Korea has an interesting history when it comes to working with its own traditions. China went through the Cultural Revolution, during which traditional culture was vilified and destroyed in an orgy of violence. Japan, on the other hand, after the rapid modernization of the Meiji Restoration, suffered the defeat of its modern nation while retaining its emperor, leading to a reactionary cultural conservatism that’s much less prominent in Korea. Korea (and here I mean South Korea) has used its traditional culture for various purposes in the modern era, first as a rallying point for national autonomy against Japanese colonialism, and later both to legitimate the conservative military government and to rebel against it.
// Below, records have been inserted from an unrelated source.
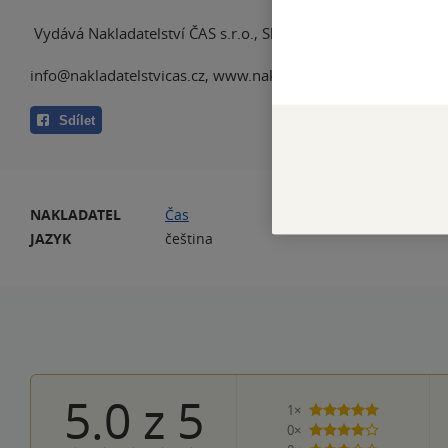
Vydává Nakladatelství ČAS s.r.o., Slepá 246, 252 03 Řitka
info@nakladatelstvicas.cz, www.nakladatelstvicas.cz
Sdílet
NAKLADATEL
Čas
PO
JAZYK
čeština
5.0
z
5
1×
5 hvězdiček
0×
4 hvězdičky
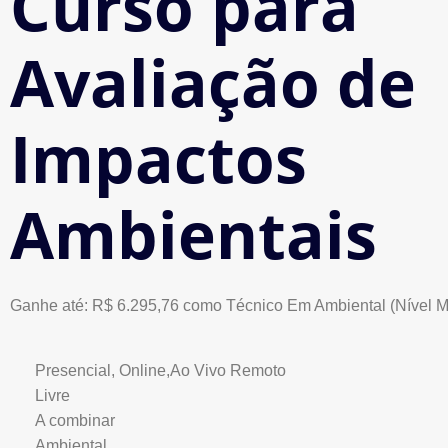
Curso para
Avaliação de
Impactos
Ambientais
Ganhe até: R$ 6.295,76 como Técnico Em Ambiental (Nível M
Presencial, Online,Ao Vivo Remoto
Livre
A combinar
Ambiental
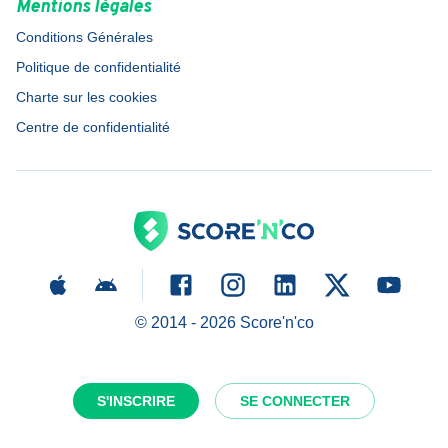
Mentions légales
Conditions Générales
Politique de confidentialité
Charte sur les cookies
Centre de confidentialité
© 2014 -
2026
Score'n'co
S'INSCRIRE
SE CONNECTER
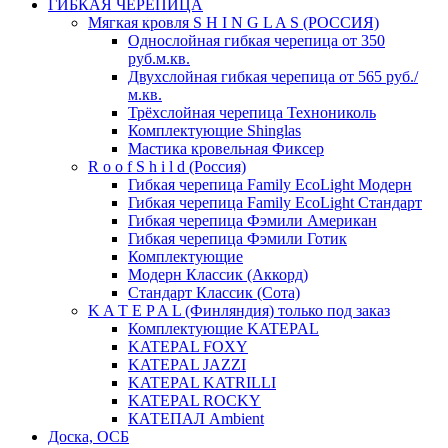
ГИБКАЯ ЧЕРЕПИЦА
Мягкая кровля S H I N G L A S (РОССИЯ)
Однослойная гибкая черепица от 350
руб.м.кв.
Двухслойная гибкая черепица от 565 руб./
м.кв.
Трёхслойная черепица Технониколь
Комплектующие Shinglas
Мастика кровельная Фиксер
R o o f S h i l d (Россия)
Гибкая черепица Family ЕсоLight Модерн
Гибкая черепица Family ЕсоLight Стандарт
Гибкая черепица Фэмили Американ
Гибкая черепица Фэмили Готик
Комплектующие
Модерн Классик (Аккорд)
Стандарт Классик (Сота)
K A T E P A L (Финляндия) только под заказ
Комплектующие KATEPAL
KATEPAL FOXY
KATEPAL JAZZI
KATEPAL KATRILLI
KATEPAL ROCKY
КАТЕПАЛ Ambient
Доска, ОСБ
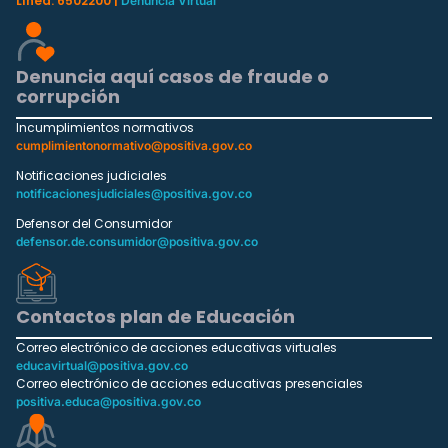
Línea: 6502200 |
Denuncia Virtual
Denuncia aquí casos de fraude o
corrupción
Incumplimientos normativos
cumplimientonormativo@positiva.gov.co
Notificaciones judiciales
notificacionesjudiciales@positiva.gov.co
Defensor del Consumidor
defensor.de.consumidor@positiva.gov.co
Contactos plan de Educación
Correo electrónico de acciones educativas virtuales
educavirtual@positiva.gov.co
Correo electrónico de acciones educativas presenciales
positiva.educa@positiva.gov.co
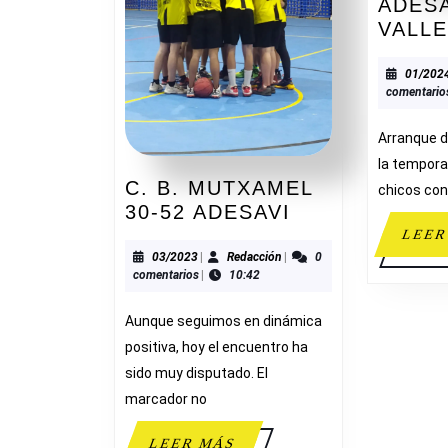
ADESA
VALL
01/202
comentario
Arranque d
la tempora
C. B. MUTXAMEL
chicos con 
C.
30-52 ADESAVI
B.
LEER
MUTXAMEL
03/2023
Redacción
03/2023
|
Redacción
|
0
comentarios
|
10:42
30-
52
Aunque seguimos en dinámica
ADESAVI
positiva, hoy el encuentro ha
sido muy disputado. El
marcador no
LEER
LEER MÁS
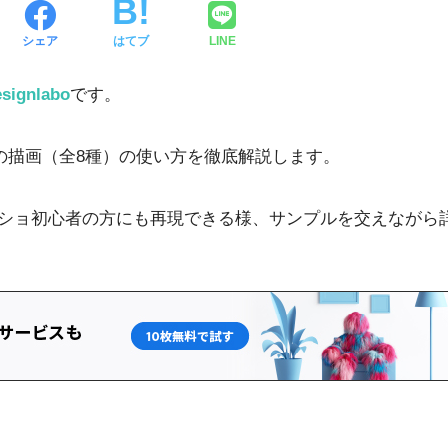
シェア
はてブ
LINE
signlabo
です。
ターの描画（全8種）の使い方を徹底解説します。
ショ初心者の方にも再現できる様、サンプルを交えながら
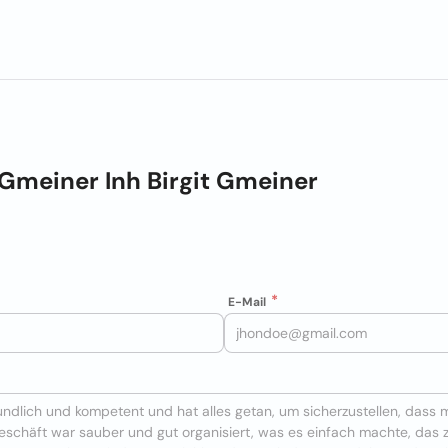
Gmeiner Inh Birgit Gmeiner
E-Mail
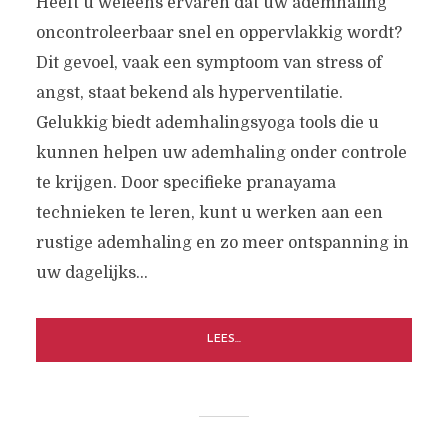
Heeft u weleens ervaren dat uw ademhaling
oncontroleerbaar snel en oppervlakkig wordt?
Dit gevoel, vaak een symptoom van stress of
angst, staat bekend als hyperventilatie.
Gelukkig biedt ademhalingsyoga tools die u
kunnen helpen uw ademhaling onder controle
te krijgen. Door specifieke pranayama
technieken te leren, kunt u werken aan een
rustige ademhaling en zo meer ontspanning in
uw dagelijks...
LEES...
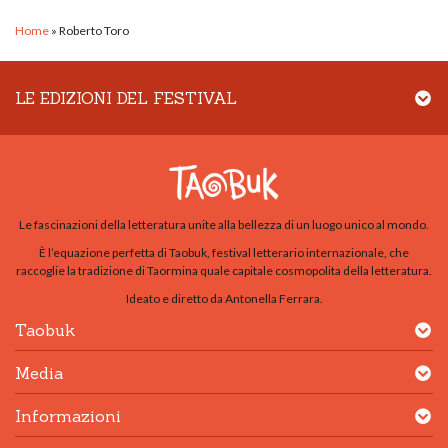
Home
»
Roberto Toro
LE EDIZIONI DEL FESTIVAL
Le fascinazioni della letteratura unite alla bellezza di un luogo unico al mondo.
È l’equazione perfetta di Taobuk, festival letterario internazionale, che
raccoglie la tradizione di Taormina quale capitale cosmopolita della letteratura.
Ideato e diretto da Antonella Ferrara.
Taobuk
Media
Informazioni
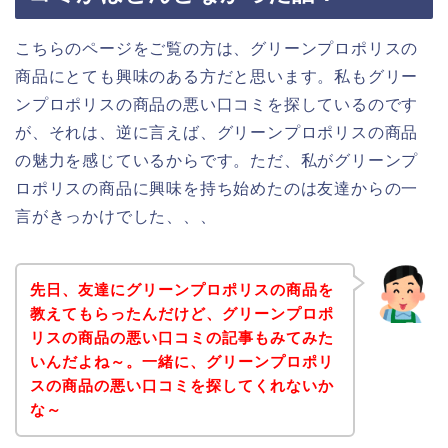
こちらのページをご覧の方は、グリーンプロポリスの
商品にとても興味のある方だと思います。私もグリー
ンプロポリスの商品の悪い口コミを探しているのです
が、それは、逆に言えば、グリーンプロポリスの商品
の魅力を感じているからです。ただ、私がグリーンプ
ロポリスの商品に興味を持ち始めたのは友達からの一
言がきっかけでした、、、
先日、友達にグリーンプロポリスの商品を
教えてもらったんだけど、グリーンプロポ
リスの商品の悪い口コミの記事もみてみた
いんだよね～。一緒に、グリーンプロポリ
スの商品の悪い口コミを探してくれないか
な～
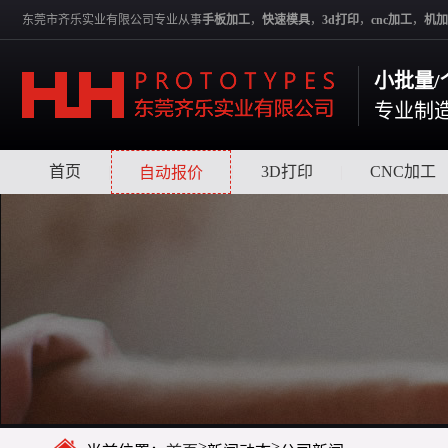
东莞市齐乐实业有限公司专业从事
手板加工
，
快速模具
，
3d打印
，
cnc加工
，
机加
小批量/
专业制
首页
|
|
3D打印
|
CNC加工
自动报价
>
>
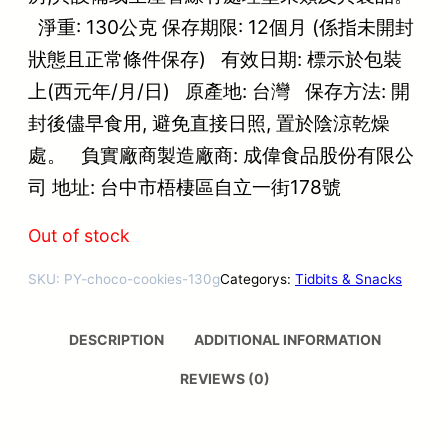
淨重: 130公克 保存期限: 12個月 (係指未開封
狀態且正常條件保存) 有效日期: 標示於包裝
上(西元年/月/日) 原產地: 台灣 保存方法: 開
封後儘早食用, 避免直接日照, 置於陰涼乾燥
處。 負實廠商製造廠商: 成偉食品股份有限公
司 地址: 台中市梧棲區自立一街178號
Out of stock
SKU:
PY-choco-cookies-130g
Categorys:
Tidbits & Snacks
DESCRIPTION
ADDITIONAL INFORMATION
REVIEWS (0)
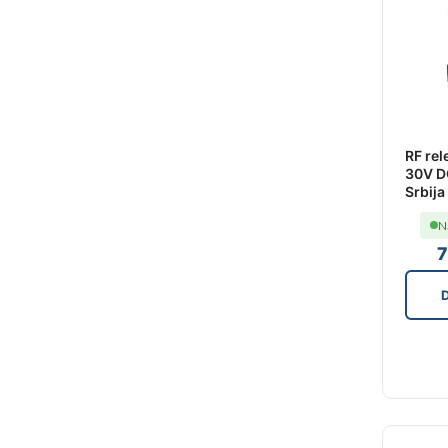
RF rel
30V DC
Srbija
N
D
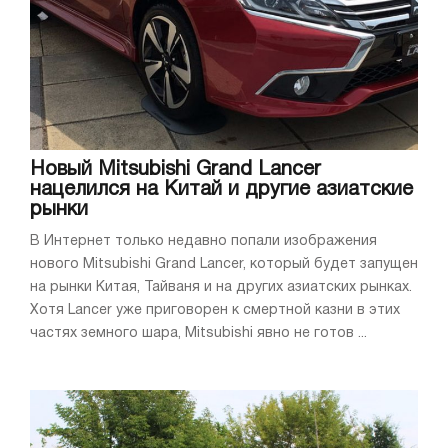
Новый Mitsubishi Grand Lancer
нацелился на Китай и другие азиатские
рынки
В Интернет только недавно попали изображения
нового Mitsubishi Grand Lancer, который будет запущен
на рынки Китая, Тайваня и на других азиатских рынках.
Хотя Lancer уже приговорен к смертной казни в этих
частях земного шара, Mitsubishi явно не готов ...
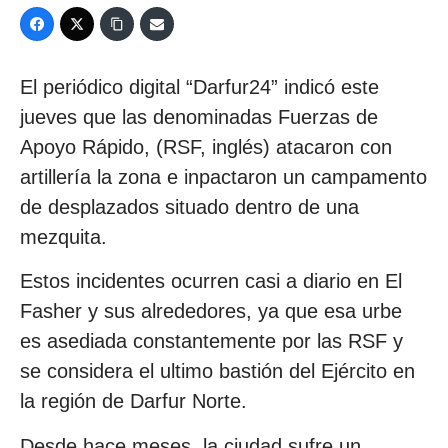
El periódico digital “Darfur24” indicó este
jueves que las denominadas Fuerzas de
Apoyo Rápido, (RSF, inglés) atacaron con
artillería la zona e inpactaron un campamento
de desplazados situado dentro de una
mezquita.
Estos incidentes ocurren casi a diario en El
Fasher y sus alrededores, ya que esa urbe
es asediada constantemente por las RSF y
se considera el ultimo bastión del Ejército en
la región de Darfur Norte.
Desde hace meses, la ciudad sufre un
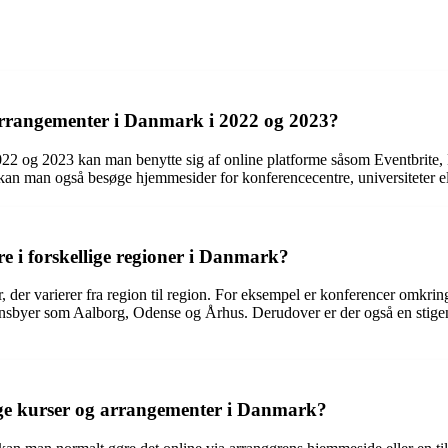
arrangementer i Danmark i 2022 og 2023?
022 og 2023 kan man benytte sig af online platforme såsom Eventbrite,
an man også besøge hjemmesider for konferencecentre, universiteter ell
e i forskellige regioner i Danmark?
, der varierer fra region til region. For eksempel er konferencer omkri
sbyer som Aalborg, Odense og Århus. Derudover er der også en stigend
lige kurser og arrangementer i Danmark?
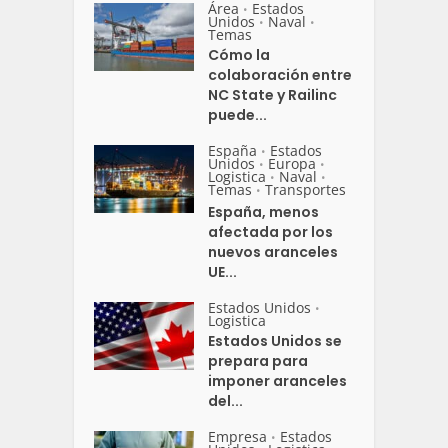
Área
Estados
•
Unidos
Naval
•
•
Temas
Cómo la
colaboración entre
NC State y Railinc
puede...
España
Estados
•
Unidos
Europa
•
•
Logistica
Naval
•
•
Temas
Transportes
•
España, menos
afectada por los
nuevos aranceles
UE...
Estados Unidos
•
Logistica
Estados Unidos se
prepara para
imponer aranceles
del...
Empresa
Estados
•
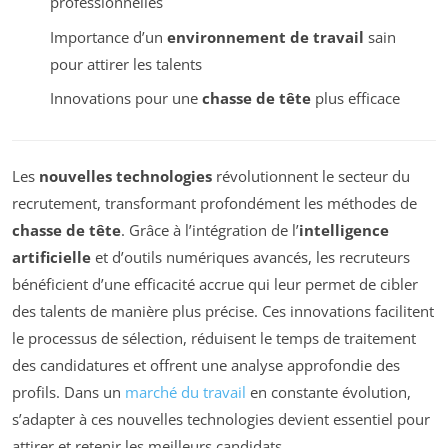
professionnelles
Importance d’un
environnement de travail
sain
pour attirer les talents
Innovations pour une
chasse de tête
plus efficace
Les
nouvelles technologies
révolutionnent le secteur du
recrutement, transformant profondément les méthodes de
chasse de tête
. Grâce à l’intégration de l’
intelligence
artificielle
et d’outils numériques avancés, les recruteurs
bénéficient d’une efficacité accrue qui leur permet de cibler
des talents de manière plus précise. Ces innovations facilitent
le processus de sélection, réduisent le temps de traitement
des candidatures et offrent une analyse approfondie des
profils. Dans un
marché du travail
en constante évolution,
s’adapter à ces nouvelles technologies devient essentiel pour
attirer et retenir les meilleurs candidats.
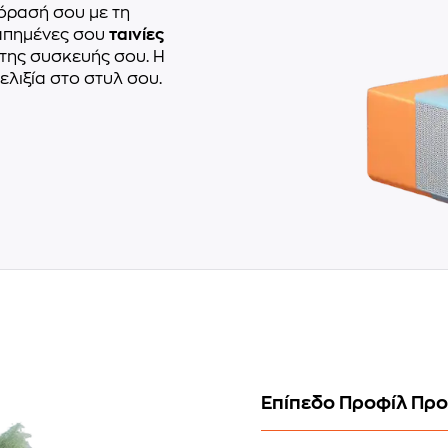
όρασή σου με τη
αγαπημένες σου
ταινίες
 της συσκευής σου. Η
ελιξία στο στυλ σου.
Επίπεδο Προφίλ Πρ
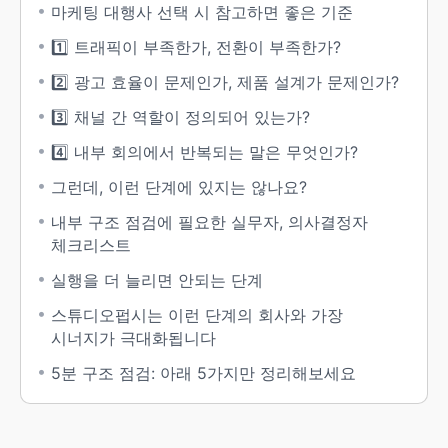
마케팅 대행사 선택 시 참고하면 좋은 기준
1️⃣ 트래픽이 부족한가, 전환이 부족한가?
2️⃣ 광고 효율이 문제인가, 제품 설계가 문제인가?
3️⃣ 채널 간 역할이 정의되어 있는가?
4️⃣ 내부 회의에서 반복되는 말은 무엇인가?
그런데, 이런 단계에 있지는 않나요?
내부 구조 점검에 필요한 실무자, 의사결정자
체크리스트
실행을 더 늘리면 안되는 단계
스튜디오펍시는 이런 단계의 회사와 가장
시너지가 극대화됩니다
5분 구조 점검: 아래 5가지만 정리해보세요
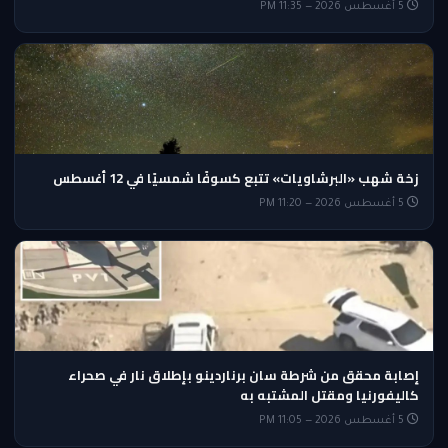
5 أغسطس 2026 — 11:35 PM
زخة شهب «البرشاويات» تتبع كسوفًا شمسيًا في 12 أغسطس
5 أغسطس 2026 — 11:20 PM
إصابة محقق من شرطة سان برناردينو بإطلاق نار في صحراء
كاليفورنيا ومقتل المشتبه به
5 أغسطس 2026 — 11:05 PM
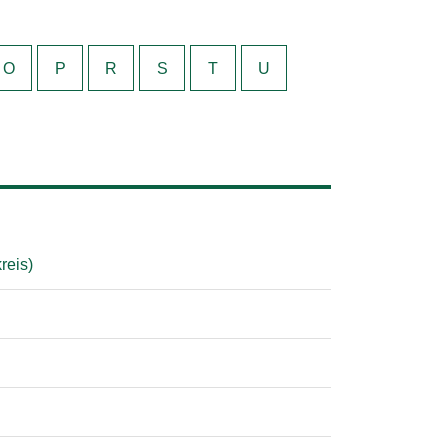
O
P
R
S
T
U
reis)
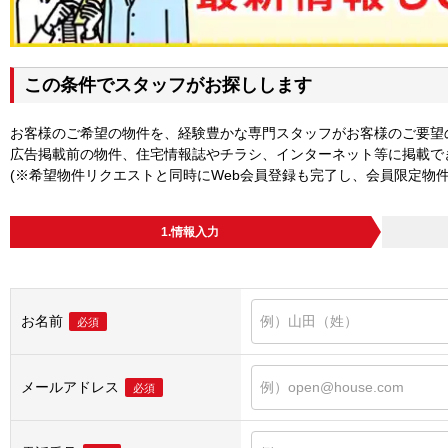
この条件でスタッフがお探しします
お客様のご希望の物件を、経験豊かな専門スタッフがお客様のご要望
広告掲載前の物件、住宅情報誌やチラシ、インターネット等に掲載で
(※希望物件リクエストと同時にWeb会員登録も完了し、会員限定物
1.情報入力
お名前
必須
メールアドレス
必須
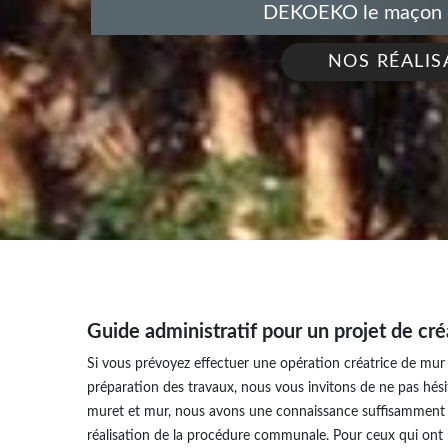
DEKOEKO le maçon de
NOS RÉALIS
Guide administratif pour un projet de cr
Si vous prévoyez effectuer une opération créatrice de mur 
préparation des travaux, nous vous invitons de ne pas hési
muret et mur, nous avons une connaissance suffisamment f
réalisation de la procédure communale. Pour ceux qui ont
The result is perhaps more flexibility than one finds in either China or Japan when it comes to working with traditional culture in a modern context.

When I first came to Korea, in 2001, traditional culture was still somewhat fenced off, seen as maybe a bit of an embarrassment by a country keen on taking its place among the developed nations. But as Korea has grown more confident, there has been more willingness not just to preserve traditions, but to extend them, to grow them, to let them live and breathe. This unusual house is just one example of many, and a rare architectural example. I hope to see more such architectural innovation coming out of Korea.